- _Task_
Please give back each entry below unaltered, leaving the pictures out.

- _Data in this exercise_
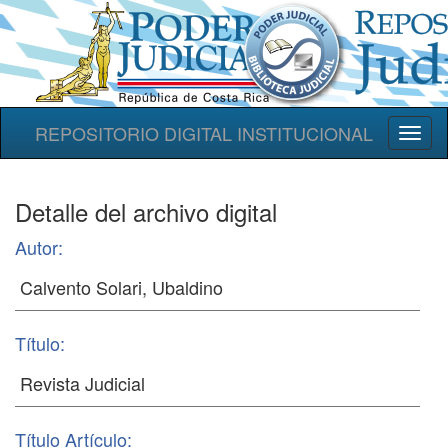
REPOSITORIO DIGITAL INSTITUCIONAL
Toggl
naviga
Detalle del archivo digital
Autor:
Título:
Título Artículo:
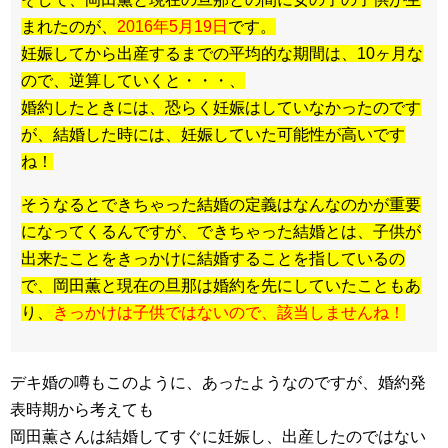
まれたのが、
2016年5月19日
です。
妊娠してから出産するまでの平均的な期間は、10ヶ月な
ので、逆算していくと・・・、
婚約したときには、恐らく妊娠はしていなかったのです
が、結婚した時には、妊娠していた可能性が高いです
ね！
そうなるとできちゃった結婚の定義はなんなのかが重要
になってくるんですが、できちゃった結婚とは、子供が
出来たことをきっかけに結婚することを指しているの
で、岡田薫と現在の旦那は婚約を先にしていたこともあ
り、
きっかけは子供ではないので、該当しませんね！
デキ婚の噂もこのように、あったようなのですが、婚約発
表時期から考えても
岡田薫さんは結婚してすぐに妊娠し、出産したのではない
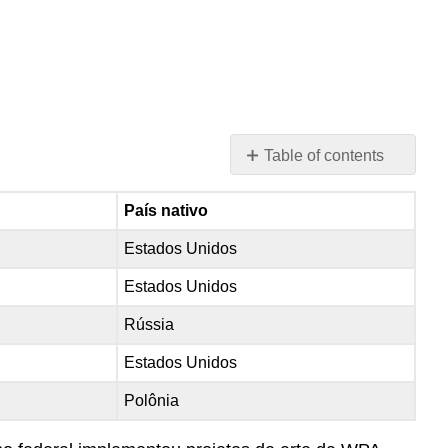
Table of contents
No
headers
País nativo
Estados Unidos
Estados Unidos
Rússia
Estados Unidos
Polônia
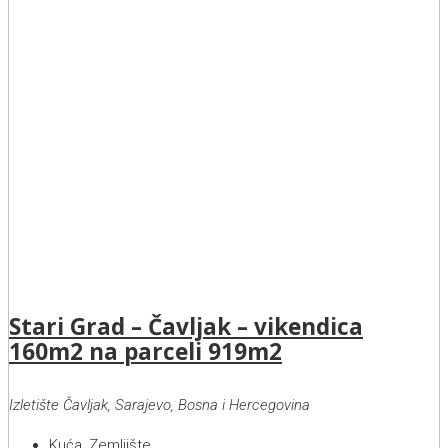
Stari Grad – Čavljak – vikendica
160m2 na parceli 919m2
Izletište Čavljak, Sarajevo, Bosna i Hercegovina
Kuća, Zemljište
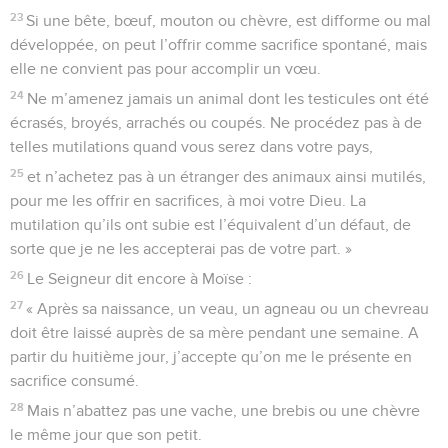
23
Si une bête, bœuf, mouton ou chèvre, est difforme ou mal
développée, on peut l’offrir comme sacrifice spontané, mais
elle ne convient pas pour accomplir un vœu.
24
Ne m’amenez jamais un animal dont les testicules ont été
écrasés, broyés, arrachés ou coupés. Ne procédez pas à de
telles mutilations quand vous serez dans votre pays,
25
et n’achetez pas à un étranger des animaux ainsi mutilés,
pour me les offrir en sacrifices, à moi votre Dieu. La
mutilation qu’ils ont subie est l’équivalent d’un défaut, de
sorte que je ne les accepterai pas de votre part. »
26
Le Seigneur dit encore à Moïse :
27
« Après sa naissance, un veau, un agneau ou un chevreau
doit être laissé auprès de sa mère pendant une semaine. A
partir du huitième jour, j’accepte qu’on me le présente en
sacrifice consumé.
28
Mais n’abattez pas une vache, une brebis ou une chèvre
le même jour que son petit.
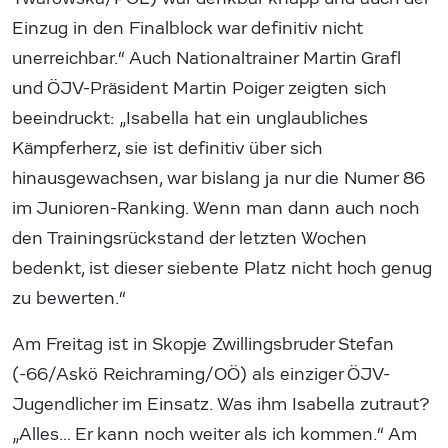
Einzug in den Finalblock war definitiv nicht
unerreichbar.“ Auch Nationaltrainer Martin Grafl
und ÖJV-Präsident Martin Poiger zeigten sich
beeindruckt: „Isabella hat ein unglaubliches
Kämpferherz, sie ist definitiv über sich
hinausgewachsen, war bislang ja nur die Numer 86
im Junioren-Ranking. Wenn man dann auch noch
den Trainingsrückstand der letzten Wochen
bedenkt, ist dieser siebente Platz nicht hoch genug
zu bewerten.“
Am Freitag ist in Skopje Zwillingsbruder Stefan
(-66/Askö Reichraming/OÖ) als einziger ÖJV-
Jugendlicher im Einsatz. Was ihm Isabella zutraut?
„Alles… Er kann noch weiter als ich kommen.“ Am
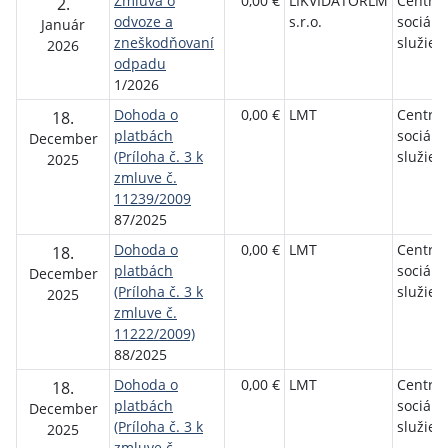
Zmluva o
0,00 €
LIKVIDÁTORLM
Centru
2.
odvoze a
s.r.o.
sociáln
Január
zneškodňovaní
služie
2026
odpadu
1/2026
Dohoda o
0,00 €
LMT
Centru
18.
platbách
sociáln
December
(Príloha č. 3 k
služie
2025
zmluve č.
11239/2009
87/2025
Dohoda o
0,00 €
LMT
Centru
18.
platbách
sociáln
December
(Príloha č. 3 k
služie
2025
zmluve č.
11222/2009)
88/2025
Dohoda o
0,00 €
LMT
Centru
18.
platbách
sociáln
December
(Príloha č. 3 k
služie
2025
zmluve č.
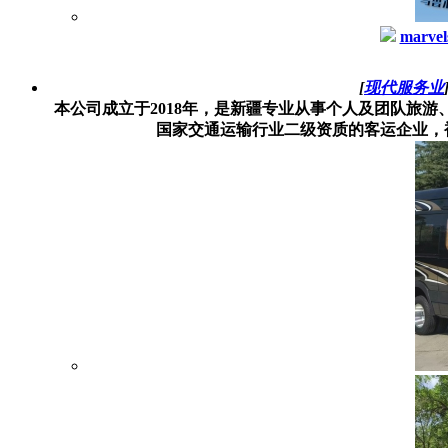
marvel
[
现代服务业
本公司成立于2018年，是新疆专业从事个人及团队旅
国家交通运输行业二级资质的客运企业，被评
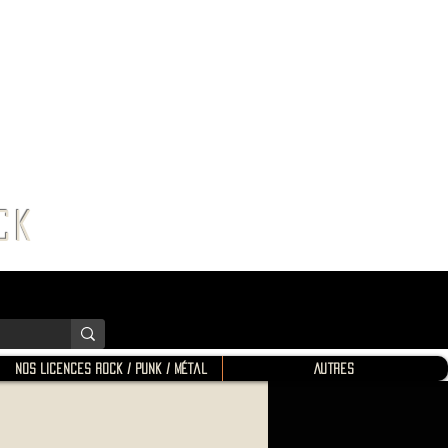
K SHOP
ROCK
Nos Licences Rock / Punk / Métal
Autres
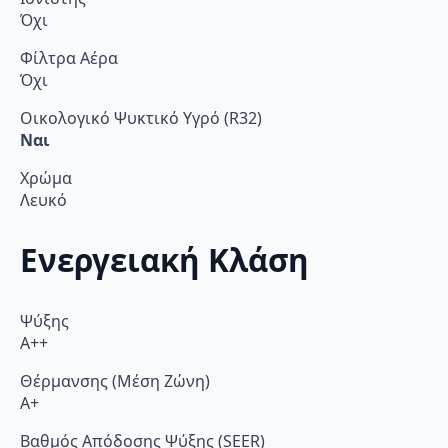
Όχι
Φίλτρα Αέρα
Όχι
Οικολογικό Ψυκτικό Υγρό (R32)
Ναι
Χρώμα
Λευκό
Ενεργειακή Κλάση
Ψύξης
A++
Θέρμανσης (Μέση Ζώνη)
A+
Βαθμός Απόδοσης Ψύξης (SEER)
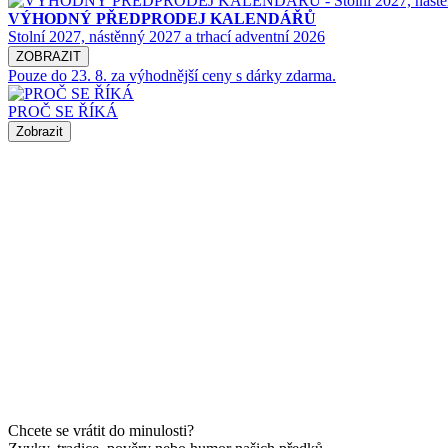
VÝHODNÝ PŘEDPRODEJ KALENDÁŘŮ
Stolní 2027, nástěnný 2027 a trhací adventní 2026
ZOBRAZIT
Pouze do 23. 8. za výhodnější ceny s dárky zdarma.
PROČ SE ŘÍKÁ
Zobrazit
Chcete se vrátit do minulosti?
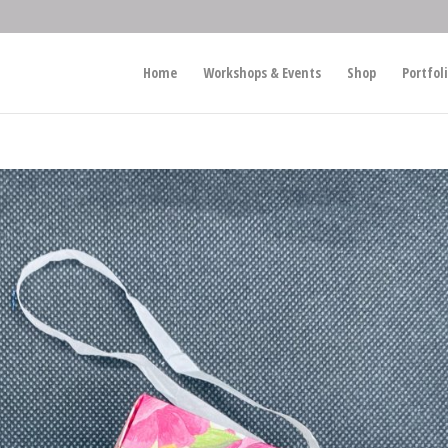
Home
Workshops & Events
Shop
Portfol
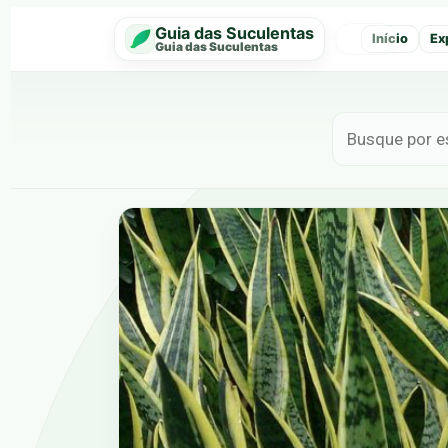
Guia das Suculentas
Início
Ex
‹
Guia das Suculentas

- _Exercise output_
REPOSITORIO DIGITAL INSTITUCIONAL
Toggl
naviga
Detalle del archivo digital
Autor:
Título:
Título Artículo:
まれたのが、
2016年5月19日
です。
妊娠してから出産するまでの平均的な期間は、10ヶ月な
ので、逆算していくと・・・、
婚約したときには、恐らく妊娠はしていなかったのです
が、結婚した時には、妊娠していた可能性が高いです
ね！
そうなるとできちゃった結婚の定義はなんなのかが重要
になってくるんですが、できちゃった結婚とは、子供が
出来たことをきっかけに結婚することを指しているの
で、岡田薫と現在の旦那は婚約を先にしていたこともあ
り、
きっかけは子供ではないので、該当しませんね！
デキ婚の噂もこのように、あったようなのですが、婚約発
表時期から考えても
岡田薫さんは結婚してすぐに妊娠し、出産したのではない
Table of contents
No
headers
País nativo
Estados Unidos
Estados Unidos
Rússia
Estados Unidos
Polônia
Stari Grad – Čavljak – vikendica
160m2 na parceli 919m2
Izletište Čavljak, Sarajevo, Bosna i Hercegovina
Kuća, Zemljište
23
Si une bête, bœuf, mouton ou chèvre, est difforme ou mal
développée, on peut l’offrir comme sacrifice spontané, mais
elle ne convient pas pour accomplir un vœu.
24
Ne m’amenez jamais un animal dont les testicules ont été
écrasés, broyés, arrachés ou coupés. Ne procédez pas à de
telles mutilations quand vous serez dans votre pays,
25
et n’achetez pas à un étranger des animaux ainsi mutilés,
pour me les offrir en sacrifices, à moi votre Dieu. La
mutilation qu’ils ont subie est l’équivalent d’un défaut, de
sorte que je ne les accepterai pas de votre part. »
26
Le Seigneur dit encore à Moïse :
27
« Après sa naissance, un veau, un agneau ou un chevreau
doit être laissé auprès de sa mère pendant une semaine. A
partir du huitième jour, j’accepte qu’on me le présente en
sacrifice consumé.
28
Mais n’abattez pas une vache, une brebis ou une chèvre
le même jour que son petit.
Einzug in den Finalblock war definitiv nicht
unerreichbar.“ Auch Nationaltrainer Martin Grafl
und ÖJV-Präsident Martin Poiger zeigten sich
beeindruckt: „Isabella hat ein unglaubliches
Kämpferherz, sie ist definitiv über sich
hinausgewachsen, war bislang ja nur die Numer 86
im Junioren-Ranking. Wenn man dann auch noch
den Trainingsrückstand der letzten Wochen
bedenkt, ist dieser siebente Platz nicht hoch genug
zu bewerten.“
Am Freitag ist in Skopje Zwillingsbruder Stefan
(-66/Askö Reichraming/OÖ) als einziger ÖJV-
Jugendlicher im Einsatz. Was ihm Isabella zutraut?
„Alles… Er kann noch weiter als ich kommen.“ Am
Zmluva o
0,00 €
LIKVIDÁTORLM
Centru
2.
odvoze a
s.r.o.
sociáln
Január
zneškodňovaní
služie
2026
odpadu
1/2026
Dohoda o
0,00 €
LMT
Centru
18.
platbách
sociáln
December
(Príloha č. 3 k
služie
2025
zmluve č.
11239/2009
87/2025
Dohoda o
0,00 €
LMT
Centru
18.
platbách
sociáln
December
(Príloha č. 3 k
služie
2025
zmluve č.
11222/2009)
88/2025
Dohoda o
0,00 €
LMT
Centru
18.
platbách
sociáln
December
(Príloha č. 3 k
služie
2025
zmluve č.
marvel
[
现代服务业
本公司成立于2018年，是新疆专业从事个人及团队旅
国家交通运输行业二级资质的客运企业，被评
K SHOP
ROCK
Nos Licences Rock / Punk / Métal
Autres
Όχι
Φίλτρα Αέρα
Όχι
Οικολογικό Ψυκτικό Υγρό (R32)
Ναι
Χρώμα
Λευκό
Ενεργειακή Κλάση
Ψύξης
A++
Θέρμανσης (Μέση Ζώνη)
A+
Βαθμός Απόδοσης Ψύξης (SEER)
VÝHODNÝ PŘEDPRODEJ KALENDÁŘŮ
Stolní 2027, nástěnný 2027 a trhací adventní 2026
ZOBRAZIT
Pouze do 23. 8. za výhodnější ceny s dárky zdarma.
PROČ SE ŘÍKÁ
Zobrazit
Chcete se vrátit do minulosti?
Home
Workshops & Events
Shop
Portfol
Guia das Suculentas
Início
Ex
‹
Guia das Suculentas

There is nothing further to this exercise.